Problems and tasks
[A] Decide whether each statement below agrees with the article on the 1972 Red Sox season. Answer yes or no for each and quote the deciding words.
(i) The 1972 season began with a work stoppage by unionized players.
(ii) Baseball rescheduled the games missed during the work stoppage.
(iii) A poll commissioned by the Boston Globe found that most Red Sox fans wanted Eddie Kasko fired.
[B] According to the article on the 1972 Red Sox season, how many games behind the Baltimore Orioles were the Red Sox when they played the Angels on July 8?

Given text
================================

Sandy Alomar Sr. (Trading Card DB)

July 8, 1972: Red Sox narrowly miss going above .500 in 16-inning loss to Angels

This article was written by Christopher D. Chavis

Sandy Alomar Sr. (Trading Card DB)To call the 1972 season unusual would be an understatement. It began with the first unionized players’ work stoppage in major-league history, which created a situation in which the teams played an unequal number of games. Instead of rescheduling the missed games – which turned out to be six or seven games for each team – baseball decided to pick up the season from where it would have been if the work stoppage had never happened.1

Once play started, the Boston Red Sox struggled, and fans blamed third-year manager Eddie Kasko for the team’s failures. In May the Boston Globe commissioned a poll that found that 68 percent of Red Sox fans said they wanted Kasko fired.2 By the summer, the local media was rife with speculation that his firing was imminent.3

The Red Sox fell to 27-34, eight games behind the American League East Division-leading Detroit Tigers, when the Tigers rallied for eight ninth-inning runs to beat Boston on June 29. But the Red Sox won their first seven games of July to get to .500 for the first time since April 22. They were 4½ games behind the division-leading Baltimore Orioles when they faced the California Angels in the second game of a three-game series in Anaheim on July 8.

================================

Stored records
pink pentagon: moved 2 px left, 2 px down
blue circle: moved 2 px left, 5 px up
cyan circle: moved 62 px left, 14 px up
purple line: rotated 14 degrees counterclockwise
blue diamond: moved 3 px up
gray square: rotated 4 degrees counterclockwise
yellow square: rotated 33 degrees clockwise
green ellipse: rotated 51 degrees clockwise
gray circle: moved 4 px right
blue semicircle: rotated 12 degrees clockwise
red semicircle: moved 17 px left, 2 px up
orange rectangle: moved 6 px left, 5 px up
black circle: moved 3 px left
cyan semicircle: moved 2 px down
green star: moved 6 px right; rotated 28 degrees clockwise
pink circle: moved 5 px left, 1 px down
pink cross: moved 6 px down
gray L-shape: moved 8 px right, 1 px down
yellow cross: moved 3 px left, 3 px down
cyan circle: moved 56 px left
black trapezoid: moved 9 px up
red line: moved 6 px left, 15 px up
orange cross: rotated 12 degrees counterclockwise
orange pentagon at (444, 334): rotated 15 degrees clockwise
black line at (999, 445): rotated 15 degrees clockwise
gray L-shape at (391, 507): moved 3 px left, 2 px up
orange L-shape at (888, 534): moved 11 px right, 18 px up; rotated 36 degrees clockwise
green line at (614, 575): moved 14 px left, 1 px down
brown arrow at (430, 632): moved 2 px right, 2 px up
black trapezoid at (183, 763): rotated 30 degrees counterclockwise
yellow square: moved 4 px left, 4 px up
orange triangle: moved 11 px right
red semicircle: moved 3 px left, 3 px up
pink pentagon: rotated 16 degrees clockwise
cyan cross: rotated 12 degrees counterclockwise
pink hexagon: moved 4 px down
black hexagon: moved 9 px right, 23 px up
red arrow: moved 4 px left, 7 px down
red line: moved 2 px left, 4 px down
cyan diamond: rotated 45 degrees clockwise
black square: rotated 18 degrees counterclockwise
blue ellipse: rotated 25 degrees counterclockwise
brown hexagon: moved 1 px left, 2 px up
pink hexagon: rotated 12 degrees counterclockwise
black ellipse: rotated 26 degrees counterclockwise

================================

Responses to the exercise
[A]
(i) Yes: "It began with the first unionized players’ work stoppage in major-league history"
(ii) No: "Instead of rescheduling the missed games"
(iii) Yes: "68 percent of Red Sox fans said they wanted Kasko fired"

[B] 4½ games.